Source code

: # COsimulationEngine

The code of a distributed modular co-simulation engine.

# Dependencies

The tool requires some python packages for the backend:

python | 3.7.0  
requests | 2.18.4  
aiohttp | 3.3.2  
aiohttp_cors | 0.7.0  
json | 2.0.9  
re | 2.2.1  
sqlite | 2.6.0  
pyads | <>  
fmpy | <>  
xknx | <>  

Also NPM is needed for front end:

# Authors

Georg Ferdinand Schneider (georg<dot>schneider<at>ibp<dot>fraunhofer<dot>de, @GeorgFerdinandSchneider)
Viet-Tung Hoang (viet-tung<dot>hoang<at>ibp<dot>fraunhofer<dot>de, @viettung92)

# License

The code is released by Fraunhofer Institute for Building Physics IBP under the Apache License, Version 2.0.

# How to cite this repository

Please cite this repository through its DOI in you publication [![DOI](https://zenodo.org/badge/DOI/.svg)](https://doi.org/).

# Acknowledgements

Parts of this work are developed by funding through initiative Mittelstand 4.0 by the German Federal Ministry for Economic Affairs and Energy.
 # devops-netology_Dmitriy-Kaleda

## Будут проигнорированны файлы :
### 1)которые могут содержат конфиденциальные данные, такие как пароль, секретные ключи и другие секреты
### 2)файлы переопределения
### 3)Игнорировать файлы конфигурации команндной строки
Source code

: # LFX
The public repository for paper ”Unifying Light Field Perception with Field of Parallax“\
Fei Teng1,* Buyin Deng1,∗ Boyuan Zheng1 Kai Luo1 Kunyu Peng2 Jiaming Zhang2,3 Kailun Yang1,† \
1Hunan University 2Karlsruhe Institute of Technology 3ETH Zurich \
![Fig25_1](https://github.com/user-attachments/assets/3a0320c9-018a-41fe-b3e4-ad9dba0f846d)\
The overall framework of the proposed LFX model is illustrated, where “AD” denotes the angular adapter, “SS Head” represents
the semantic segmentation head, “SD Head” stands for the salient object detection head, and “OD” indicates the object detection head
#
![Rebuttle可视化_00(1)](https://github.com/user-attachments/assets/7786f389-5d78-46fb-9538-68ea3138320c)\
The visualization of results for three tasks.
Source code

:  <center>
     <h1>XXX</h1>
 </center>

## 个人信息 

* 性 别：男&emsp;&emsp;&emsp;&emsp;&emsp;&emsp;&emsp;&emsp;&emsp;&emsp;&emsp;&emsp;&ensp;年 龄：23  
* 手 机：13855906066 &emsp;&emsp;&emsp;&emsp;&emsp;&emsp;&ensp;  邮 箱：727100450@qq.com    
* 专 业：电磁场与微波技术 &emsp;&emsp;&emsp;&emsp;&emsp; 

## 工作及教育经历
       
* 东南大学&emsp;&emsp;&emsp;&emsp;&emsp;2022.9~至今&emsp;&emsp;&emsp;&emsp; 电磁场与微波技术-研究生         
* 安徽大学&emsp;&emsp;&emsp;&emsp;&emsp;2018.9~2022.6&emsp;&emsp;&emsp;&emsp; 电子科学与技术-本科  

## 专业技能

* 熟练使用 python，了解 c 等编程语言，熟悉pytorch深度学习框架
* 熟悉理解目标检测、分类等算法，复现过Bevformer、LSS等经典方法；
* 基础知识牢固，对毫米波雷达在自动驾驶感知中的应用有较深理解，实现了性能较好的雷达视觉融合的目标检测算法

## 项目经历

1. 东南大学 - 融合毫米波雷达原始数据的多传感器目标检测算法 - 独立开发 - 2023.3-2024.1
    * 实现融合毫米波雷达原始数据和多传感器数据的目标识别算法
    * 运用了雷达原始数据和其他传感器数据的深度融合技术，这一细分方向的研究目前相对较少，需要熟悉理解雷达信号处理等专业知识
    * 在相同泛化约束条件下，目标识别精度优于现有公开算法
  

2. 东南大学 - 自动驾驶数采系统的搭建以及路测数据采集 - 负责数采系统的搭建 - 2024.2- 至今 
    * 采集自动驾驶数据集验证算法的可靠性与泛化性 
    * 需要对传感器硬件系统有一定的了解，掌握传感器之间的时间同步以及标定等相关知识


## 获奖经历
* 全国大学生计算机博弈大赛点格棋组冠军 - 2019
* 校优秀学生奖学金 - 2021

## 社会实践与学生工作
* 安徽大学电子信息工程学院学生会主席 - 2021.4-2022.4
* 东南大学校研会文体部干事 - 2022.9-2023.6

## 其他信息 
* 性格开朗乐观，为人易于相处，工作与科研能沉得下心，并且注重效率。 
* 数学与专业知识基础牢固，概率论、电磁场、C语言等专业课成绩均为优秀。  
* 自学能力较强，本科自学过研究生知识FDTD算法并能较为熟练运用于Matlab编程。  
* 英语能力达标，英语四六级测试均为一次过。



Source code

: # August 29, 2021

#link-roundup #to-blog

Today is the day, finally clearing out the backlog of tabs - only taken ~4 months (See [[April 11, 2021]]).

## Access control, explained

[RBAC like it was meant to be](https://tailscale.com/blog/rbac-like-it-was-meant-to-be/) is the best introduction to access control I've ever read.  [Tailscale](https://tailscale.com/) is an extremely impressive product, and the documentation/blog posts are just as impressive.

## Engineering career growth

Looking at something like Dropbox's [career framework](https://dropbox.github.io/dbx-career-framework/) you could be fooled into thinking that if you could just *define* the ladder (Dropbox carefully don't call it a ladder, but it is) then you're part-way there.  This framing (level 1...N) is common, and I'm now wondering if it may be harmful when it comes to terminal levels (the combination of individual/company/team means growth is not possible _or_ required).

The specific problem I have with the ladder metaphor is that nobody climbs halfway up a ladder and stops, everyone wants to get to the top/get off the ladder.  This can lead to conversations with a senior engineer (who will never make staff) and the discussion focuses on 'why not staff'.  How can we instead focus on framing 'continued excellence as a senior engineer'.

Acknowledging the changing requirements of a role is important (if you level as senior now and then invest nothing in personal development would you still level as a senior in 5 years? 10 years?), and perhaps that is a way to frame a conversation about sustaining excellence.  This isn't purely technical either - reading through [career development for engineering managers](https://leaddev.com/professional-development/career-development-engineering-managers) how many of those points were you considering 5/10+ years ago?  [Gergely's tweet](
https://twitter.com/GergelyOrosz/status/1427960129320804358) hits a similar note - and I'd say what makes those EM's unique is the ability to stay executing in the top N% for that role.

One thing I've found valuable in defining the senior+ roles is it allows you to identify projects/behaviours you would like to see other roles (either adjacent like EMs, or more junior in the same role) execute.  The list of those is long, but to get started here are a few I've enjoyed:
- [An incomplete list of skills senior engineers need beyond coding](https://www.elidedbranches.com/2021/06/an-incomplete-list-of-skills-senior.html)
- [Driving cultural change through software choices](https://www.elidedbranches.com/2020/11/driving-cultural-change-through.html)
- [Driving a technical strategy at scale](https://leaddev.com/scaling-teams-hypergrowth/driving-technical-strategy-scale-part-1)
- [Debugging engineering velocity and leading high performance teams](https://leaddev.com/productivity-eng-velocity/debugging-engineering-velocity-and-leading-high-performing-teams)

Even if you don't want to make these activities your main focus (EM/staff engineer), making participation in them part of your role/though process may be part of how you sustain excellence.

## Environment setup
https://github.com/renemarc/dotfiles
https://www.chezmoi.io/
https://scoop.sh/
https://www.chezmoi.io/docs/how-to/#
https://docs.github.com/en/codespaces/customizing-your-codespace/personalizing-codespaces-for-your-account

**WORK INSTRUCTION**
Write out the full listing exactly as given.

**TASK RESULT**
Source code

: # COsimulationEngine

The code of a distributed modular co-simulation engine.

# Dependencies

The tool requires some python packages for the backend:

python | 3.7.0  
requests | 2.18.4  
aiohttp | 3.3.2  
aiohttp_cors | 0.7.0  
json | 2.0.9  
re | 2.2.1  
sqlite | 2.6.0  
pyads | <>  
fmpy | <>  
xknx | <>  

Also NPM is needed for front end:

# Authors

Georg Ferdinand Schneider (georg<dot>schneider<at>ibp<dot>fraunhofer<dot>de, @GeorgFerdinandSchneider)
Viet-Tung Hoang (viet-tung<dot>hoang<at>ibp<dot>fraunhofer<dot>de, @viettung92)

# License

The code is released by Fraunhofer Institute for Building Physics IBP under the Apache License, Version 2.0.

# How to cite this repository

Please cite this repository through its DOI in you publication [![DOI](https://zenodo.org/badge/DOI/.svg)](https://doi.org/).

# Acknowledgements

Parts of this work are developed by funding through initiative Mittelstand 4.0 by the German Federal Ministry for Economic Affairs and Energy.
 # devops-netology_Dmitriy-Kaleda

## Будут проигнорированны файлы :
### 1)которые могут содержат конфиденциальные данные, такие как пароль, секретные ключи и другие секреты
### 2)файлы переопределения
### 3)Игнорировать файлы конфигурации команндной строки
Source code

: # LFX
The public repository for paper ”Unifying Light Field Perception with Field of Parallax“\
Fei Teng1,* Buyin Deng1,∗ Boyuan Zheng1 Kai Luo1 Kunyu Peng2 Jiaming Zhang2,3 Kailun Yang1,† \
1Hunan University 2Karlsruhe Institute of Technology 3ETH Zurich \
![Fig25_1](https://github.com/user-attachments/assets/3a0320c9-018a-41fe-b3e4-ad9dba0f846d)\
The overall framework of the proposed LFX model is illustrated, where “AD” denotes the angular adapter, “SS Head” represents
the semantic segmentation head, “SD Head” stands for the salient object detection head, and “OD” indicates the object detection head
#
![Rebuttle可视化_00(1)](https://github.com/user-attachments/assets/7786f389-5d78-46fb-9538-68ea3138320c)\
The visualization of results for three tasks.
Source code

:  <center>
     <h1>XXX</h1>
 </center>

## 个人信息 

* 性 别：男&emsp;&emsp;&emsp;&emsp;&emsp;&emsp;&emsp;&emsp;&emsp;&emsp;&emsp;&emsp;&ensp;年 龄：23  
* 手 机：13855906066 &emsp;&emsp;&emsp;&emsp;&emsp;&emsp;&ensp;  邮 箱：727100450@qq.com    
* 专 业：电磁场与微波技术 &emsp;&emsp;&emsp;&emsp;&emsp; 

## 工作及教育经历
       
* 东南大学&emsp;&emsp;&emsp;&emsp;&emsp;2022.9~至今&emsp;&emsp;&emsp;&emsp; 电磁场与微波技术-研究生         
* 安徽大学&emsp;&emsp;&emsp;&emsp;&emsp;2018.9~2022.6&emsp;&emsp;&emsp;&emsp; 电子科学与技术-本科  

## 专业技能

* 熟练使用 python，了解 c 等编程语言，熟悉pytorch深度学习框架
* 熟悉理解目标检测、分类等算法，复现过Bevformer、LSS等经典方法；
* 基础知识牢固，对毫米波雷达在自动驾驶感知中的应用有较深理解，实现了性能较好的雷达视觉融合的目标检测算法

## 项目经历

1. 东南大学 - 融合毫米波雷达原始数据的多传感器目标检测算法 - 独立开发 - 2023.3-2024.1
    * 实现融合毫米波雷达原始数据和多传感器数据的目标识别算法
    * 运用了雷达原始数据和其他传感器数据的深度融合技术，这一细分方向的研究目前相对较少，需要熟悉理解雷达信号处理等专业知识
    * 在相同泛化约束条件下，目标识别精度优于现有公开算法
  

2. 东南大学 - 自动驾驶数采系统的搭建以及路测数据采集 - 负责数采系统的搭建 - 2024.2- 至今 
    * 采集自动驾驶数据集验证算法的可靠性与泛化性 
    * 需要对传感器硬件系统有一定的了解，掌握传感器之间的时间同步以及标定等相关知识


## 获奖经历
* 全国大学生计算机博弈大赛点格棋组冠军 - 2019
* 校优秀学生奖学金 - 2021

## 社会实践与学生工作
* 安徽大学电子信息工程学院学生会主席 - 2021.4-2022.4
* 东南大学校研会文体部干事 - 2022.9-2023.6

## 其他信息 
* 性格开朗乐观，为人易于相处，工作与科研能沉得下心，并且注重效率。 
* 数学与专业知识基础牢固，概率论、电磁场、C语言等专业课成绩均为优秀。  
* 自学能力较强，本科自学过研究生知识FDTD算法并能较为熟练运用于Matlab编程。  
* 英语能力达标，英语四六级测试均为一次过。



Source code

: # August 29, 2021

#link-roundup #to-blog

Today is the day, finally clearing out the backlog of tabs - only taken ~4 months (See [[April 11, 2021]]).

## Access control, explained

[RBAC like it was meant to be](https://tailscale.com/blog/rbac-like-it-was-meant-to-be/) is the best introduction to access control I've ever read.  [Tailscale](https://tailscale.com/) is an extremely impressive product, and the documentation/blog posts are just as impressive.

## Engineering career growth

Looking at something like Dropbox's [career framework](https://dropbox.github.io/dbx-career-framework/) you could be fooled into thinking that if you could just *define* the ladder (Dropbox carefully don't call it a ladder, but it is) then you're part-way there.  This framing (level 1...N) is common, and I'm now wondering if it may be harmful when it comes to terminal levels (the combination of individual/company/team means growth is not possible _or_ required).

The specific problem I have with the ladder metaphor is that nobody climbs halfway up a ladder and stops, everyone wants to get to the top/get off the ladder.  This can lead to conversations with a senior engineer (who will never make staff) and the discussion focuses on 'why not staff'.  How can we instead focus on framing 'continued excellence as a senior engineer'.

Acknowledging the changing requirements of a role is important (if you level as senior now and then invest nothing in personal development would you still level as a senior in 5 years? 10 years?), and perhaps that is a way to frame a conversation about sustaining excellence.  This isn't purely technical either - reading through [career development for engineering managers](https://leaddev.com/professional-development/career-development-engineering-managers) how many of those points were you considering 5/10+ years ago?  [Gergely's tweet](
https://twitter.com/GergelyOrosz/status/1427960129320804358) hits a similar note - and I'd say what makes those EM's unique is the ability to stay executing in the top N% for that role.

One thing I've found valuable in defining the senior+ roles is it allows you to identify projects/behaviours you would like to see other roles (either adjacent like EMs, or more junior in the same role) execute.  The list of those is long, but to get started here are a few I've enjoyed:
- [An incomplete list of skills senior engineers need beyond coding](https://www.elidedbranches.com/2021/06/an-incomplete-list-of-skills-senior.html)
- [Driving cultural change through software choices](https://www.elidedbranches.com/2020/11/driving-cultural-change-through.html)
- [Driving a technical strategy at scale](https://leaddev.com/scaling-teams-hypergrowth/driving-technical-strategy-scale-part-1)
- [Debugging engineering velocity and leading high performance teams](https://leaddev.com/productivity-eng-velocity/debugging-engineering-velocity-and-leading-high-performing-teams)

Even if you don't want to make these activities your main focus (EM/staff engineer), making participation in them part of your role/though process may be part of how you sustain excellence.

## Environment setup
https://github.com/renemarc/dotfiles
https://www.chezmoi.io/
https://scoop.sh/
https://www.chezmoi.io/docs/how-to/#
https://docs.github.com/en/codespaces/customizing-your-codespace/personalizing-codespaces-for-your-account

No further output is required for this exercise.